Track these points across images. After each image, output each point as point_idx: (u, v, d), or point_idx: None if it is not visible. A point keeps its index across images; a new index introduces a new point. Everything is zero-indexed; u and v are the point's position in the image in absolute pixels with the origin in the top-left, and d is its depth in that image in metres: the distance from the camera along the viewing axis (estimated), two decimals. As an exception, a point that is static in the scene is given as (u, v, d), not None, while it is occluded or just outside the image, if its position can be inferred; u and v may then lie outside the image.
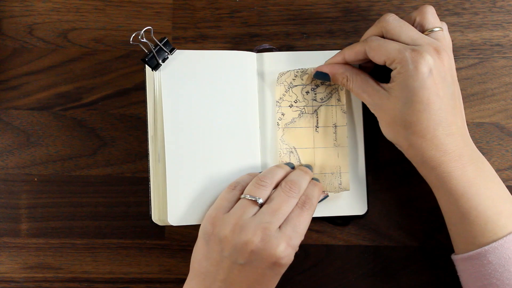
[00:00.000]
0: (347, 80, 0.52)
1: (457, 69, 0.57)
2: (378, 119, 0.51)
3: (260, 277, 0.49)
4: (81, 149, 0.57)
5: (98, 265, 0.56)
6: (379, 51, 0.49)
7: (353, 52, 0.52)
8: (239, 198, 0.51)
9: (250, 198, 0.50)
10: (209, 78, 0.55)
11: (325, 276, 0.56)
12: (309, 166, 0.55)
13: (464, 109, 0.57)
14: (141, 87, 0.57)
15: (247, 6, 0.58)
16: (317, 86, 0.56)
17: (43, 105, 0.57)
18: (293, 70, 0.56)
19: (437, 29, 0.51)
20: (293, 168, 0.55)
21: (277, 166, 0.54)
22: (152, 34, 0.52)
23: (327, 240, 0.56)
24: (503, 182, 0.50)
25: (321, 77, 0.54)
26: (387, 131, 0.51)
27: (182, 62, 0.54)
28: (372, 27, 0.52)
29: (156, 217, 0.54)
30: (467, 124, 0.57)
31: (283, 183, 0.51)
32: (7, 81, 0.57)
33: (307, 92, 0.56)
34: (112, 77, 0.57)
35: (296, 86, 0.56)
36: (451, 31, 0.58)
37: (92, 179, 0.57)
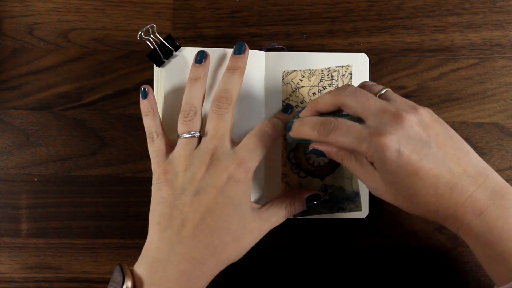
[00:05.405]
0: (341, 159, 0.48)
1: (457, 69, 0.57)
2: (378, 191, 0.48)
3: (212, 204, 0.48)
4: (81, 149, 0.57)
5: (98, 265, 0.56)
6: (345, 137, 0.46)
7: (325, 106, 0.49)
8: (168, 145, 0.52)
9: (186, 136, 0.50)
10: (215, 76, 0.55)
11: (324, 276, 0.56)
12: None
13: (464, 109, 0.57)
14: (141, 87, 0.57)
15: (247, 6, 0.58)
16: (324, 87, 0.56)
17: (43, 105, 0.57)
18: (300, 71, 0.56)
19: (384, 90, 0.48)
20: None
21: (189, 84, 0.52)
22: (155, 31, 0.52)
23: (326, 240, 0.56)
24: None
25: (316, 153, 0.49)
26: (393, 201, 0.47)
27: (187, 59, 0.54)
28: (329, 95, 0.48)
29: None
30: (467, 124, 0.57)
31: (211, 103, 0.51)
32: (7, 81, 0.57)
33: (314, 94, 0.56)
34: (112, 77, 0.57)
35: (303, 87, 0.56)
36: (451, 31, 0.58)
37: (92, 179, 0.57)
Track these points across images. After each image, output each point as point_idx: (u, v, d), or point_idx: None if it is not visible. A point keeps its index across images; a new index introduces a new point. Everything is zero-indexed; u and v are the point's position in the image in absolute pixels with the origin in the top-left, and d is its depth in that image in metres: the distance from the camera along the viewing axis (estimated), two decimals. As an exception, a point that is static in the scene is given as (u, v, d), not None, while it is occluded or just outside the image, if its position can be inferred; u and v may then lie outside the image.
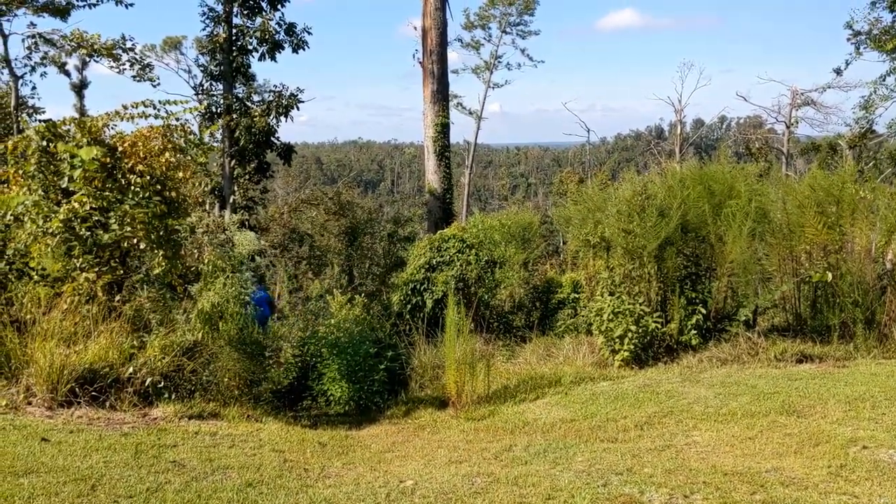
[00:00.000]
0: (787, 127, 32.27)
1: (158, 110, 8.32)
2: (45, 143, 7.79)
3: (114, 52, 20.32)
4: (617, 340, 9.64)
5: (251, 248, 9.23)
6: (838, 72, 27.76)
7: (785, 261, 10.25)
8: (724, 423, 6.40)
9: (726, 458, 5.42)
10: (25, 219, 7.63)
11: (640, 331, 9.54)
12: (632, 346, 9.52)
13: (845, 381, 7.48)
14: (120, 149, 8.01)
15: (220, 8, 21.94)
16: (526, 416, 7.62)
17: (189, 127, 8.64)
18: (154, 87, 21.48)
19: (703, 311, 9.76)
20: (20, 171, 7.96)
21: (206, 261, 9.50)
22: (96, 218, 7.62)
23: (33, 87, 29.05)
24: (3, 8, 20.54)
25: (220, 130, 21.70)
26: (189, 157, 8.48)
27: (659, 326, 9.68)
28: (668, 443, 5.98)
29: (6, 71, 21.67)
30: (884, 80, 24.02)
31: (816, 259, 9.85)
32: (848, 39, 26.11)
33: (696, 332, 9.68)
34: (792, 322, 10.29)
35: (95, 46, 20.18)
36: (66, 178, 7.61)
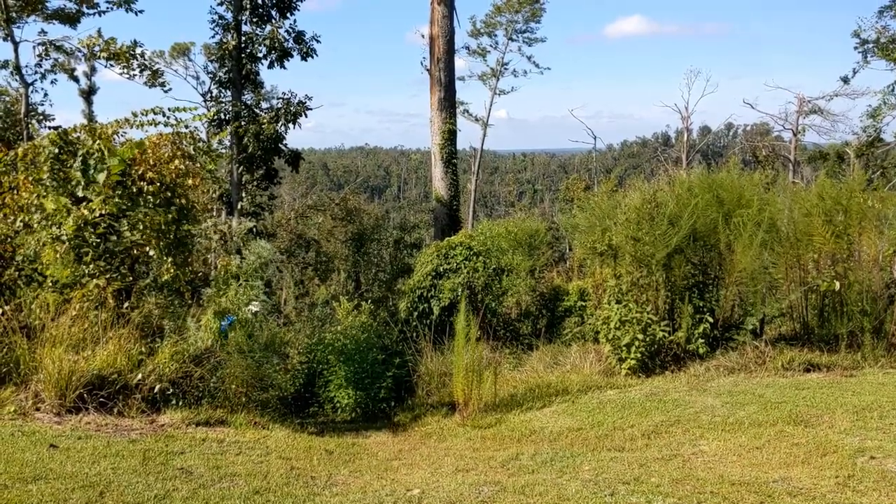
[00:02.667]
0: (795, 134, 32.15)
1: (168, 118, 8.39)
2: (56, 150, 7.85)
3: (127, 56, 20.53)
4: (624, 349, 9.62)
5: (267, 258, 9.28)
6: (846, 80, 27.82)
7: (792, 269, 10.21)
8: (731, 433, 6.39)
9: (733, 467, 5.41)
10: (36, 225, 7.69)
11: (648, 339, 9.51)
12: (639, 355, 9.50)
13: (853, 391, 7.45)
14: (129, 156, 8.06)
15: (229, 16, 22.11)
16: (533, 425, 7.62)
17: (198, 134, 8.71)
18: (165, 92, 21.67)
19: (711, 319, 9.73)
20: (30, 178, 8.03)
21: (218, 267, 9.55)
22: (107, 224, 7.67)
23: (45, 94, 29.16)
24: (14, 15, 20.75)
25: (229, 137, 21.81)
26: (198, 164, 8.54)
27: (666, 335, 9.65)
28: (675, 452, 5.98)
29: (17, 78, 21.88)
30: (892, 89, 24.01)
31: (824, 268, 9.82)
32: (855, 48, 26.20)
33: (703, 340, 9.65)
34: (799, 331, 10.26)
35: (113, 50, 20.37)
36: (79, 186, 7.66)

· · · · · · ·

The problem: Write each entry again exactly, minus any images.

Exercise solution:
Track these points across images. After each image, output each point as point_idx: (u, v, d), or point_idx: None if it is not visible. A point keeps its index across images; a new index introduces a new point. Everything is zero-indexed; u and v are the point's position in the image in absolute pixels with the origin in the top-left, and d is its depth in that image in metres: the distance from the camera along the viewing axis (estimated), two decimals. As an exception, a point that is static in the scene is given as (u, v, d), not None, while it is occluded or just outside the image, if its position can be inferred; u and v may then lie outside the image.
[00:00.000]
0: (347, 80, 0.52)
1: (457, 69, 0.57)
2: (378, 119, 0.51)
3: (260, 277, 0.49)
4: (81, 149, 0.57)
5: (98, 265, 0.56)
6: (379, 51, 0.49)
7: (353, 52, 0.52)
8: (239, 198, 0.51)
9: (250, 198, 0.50)
10: (209, 78, 0.55)
11: (325, 276, 0.56)
12: (309, 166, 0.55)
13: (464, 109, 0.57)
14: (141, 87, 0.57)
15: (247, 6, 0.58)
16: (317, 86, 0.56)
17: (43, 105, 0.57)
18: (293, 70, 0.56)
19: (437, 29, 0.51)
20: (293, 168, 0.55)
21: (277, 166, 0.54)
22: (152, 34, 0.52)
23: (327, 240, 0.56)
24: (503, 182, 0.50)
25: (321, 77, 0.54)
26: (387, 131, 0.51)
27: (182, 62, 0.54)
28: (372, 27, 0.52)
29: (156, 217, 0.54)
30: (467, 124, 0.57)
31: (283, 183, 0.51)
32: (7, 81, 0.57)
33: (307, 92, 0.56)
34: (112, 77, 0.57)
35: (296, 86, 0.56)
36: (451, 31, 0.58)
37: (92, 179, 0.57)
[00:05.405]
0: (341, 159, 0.48)
1: (457, 69, 0.57)
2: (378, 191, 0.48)
3: (212, 204, 0.48)
4: (81, 149, 0.57)
5: (98, 265, 0.56)
6: (345, 137, 0.46)
7: (325, 106, 0.49)
8: (168, 145, 0.52)
9: (186, 136, 0.50)
10: (215, 76, 0.55)
11: (324, 276, 0.56)
12: None
13: (464, 109, 0.57)
14: (141, 87, 0.57)
15: (247, 6, 0.58)
16: (324, 87, 0.56)
17: (43, 105, 0.57)
18: (300, 71, 0.56)
19: (384, 90, 0.48)
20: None
21: (189, 84, 0.52)
22: (155, 31, 0.52)
23: (326, 240, 0.56)
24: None
25: (316, 153, 0.49)
26: (393, 201, 0.47)
27: (187, 59, 0.54)
28: (329, 95, 0.48)
29: None
30: (467, 124, 0.57)
31: (211, 103, 0.51)
32: (7, 81, 0.57)
33: (314, 94, 0.56)
34: (112, 77, 0.57)
35: (303, 87, 0.56)
36: (451, 31, 0.58)
37: (92, 179, 0.57)
Track these points across images. After each image, output each point as point_idx: (u, v, d), or point_idx: None if it is not visible. A point keeps its index across images; a new index introduces a new point. Everything is zero-indexed; u and v are the point's position in the image in absolute pixels with the origin in the top-left, and d is its depth in that image in metres: the distance from the camera along the viewing axis (estimated), two decimals. As an exception, a point that is static in the scene is given as (u, v, d), not None, while it is occluded or just outside the image, if its position can be inferred; u and v may then lie outside the image.
[00:00.000]
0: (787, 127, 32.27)
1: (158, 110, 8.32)
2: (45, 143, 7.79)
3: (114, 52, 20.32)
4: (617, 340, 9.64)
5: (251, 248, 9.23)
6: (838, 72, 27.76)
7: (785, 261, 10.25)
8: (724, 423, 6.40)
9: (726, 458, 5.42)
10: (25, 219, 7.63)
11: (640, 331, 9.54)
12: (632, 346, 9.52)
13: (845, 381, 7.48)
14: (120, 149, 8.01)
15: (220, 8, 21.94)
16: (526, 416, 7.62)
17: (189, 127, 8.64)
18: (154, 87, 21.48)
19: (703, 311, 9.76)
20: (20, 171, 7.96)
21: (206, 261, 9.50)
22: (96, 218, 7.62)
23: (33, 87, 29.05)
24: (3, 8, 20.54)
25: (220, 130, 21.70)
26: (189, 157, 8.48)
27: (659, 326, 9.68)
28: (668, 443, 5.98)
29: (6, 71, 21.67)
30: (884, 80, 24.02)
31: (816, 259, 9.85)
32: (848, 39, 26.11)
33: (696, 332, 9.68)
34: (792, 322, 10.29)
35: (95, 46, 20.18)
36: (66, 178, 7.61)
[00:02.667]
0: (795, 134, 32.15)
1: (168, 118, 8.39)
2: (56, 150, 7.85)
3: (127, 56, 20.53)
4: (624, 349, 9.62)
5: (267, 258, 9.28)
6: (846, 80, 27.82)
7: (792, 269, 10.21)
8: (731, 433, 6.39)
9: (733, 467, 5.41)
10: (36, 225, 7.69)
11: (648, 339, 9.51)
12: (639, 355, 9.50)
13: (853, 391, 7.45)
14: (129, 156, 8.06)
15: (229, 16, 22.11)
16: (533, 425, 7.62)
17: (198, 134, 8.71)
18: (165, 92, 21.67)
19: (711, 319, 9.73)
20: (30, 178, 8.03)
21: (218, 267, 9.55)
22: (107, 224, 7.67)
23: (45, 94, 29.16)
24: (14, 15, 20.75)
25: (229, 137, 21.81)
26: (198, 164, 8.54)
27: (666, 335, 9.65)
28: (675, 452, 5.98)
29: (17, 78, 21.88)
30: (892, 89, 24.01)
31: (824, 268, 9.82)
32: (855, 48, 26.20)
33: (703, 340, 9.65)
34: (799, 331, 10.26)
35: (113, 50, 20.37)
36: (79, 186, 7.66)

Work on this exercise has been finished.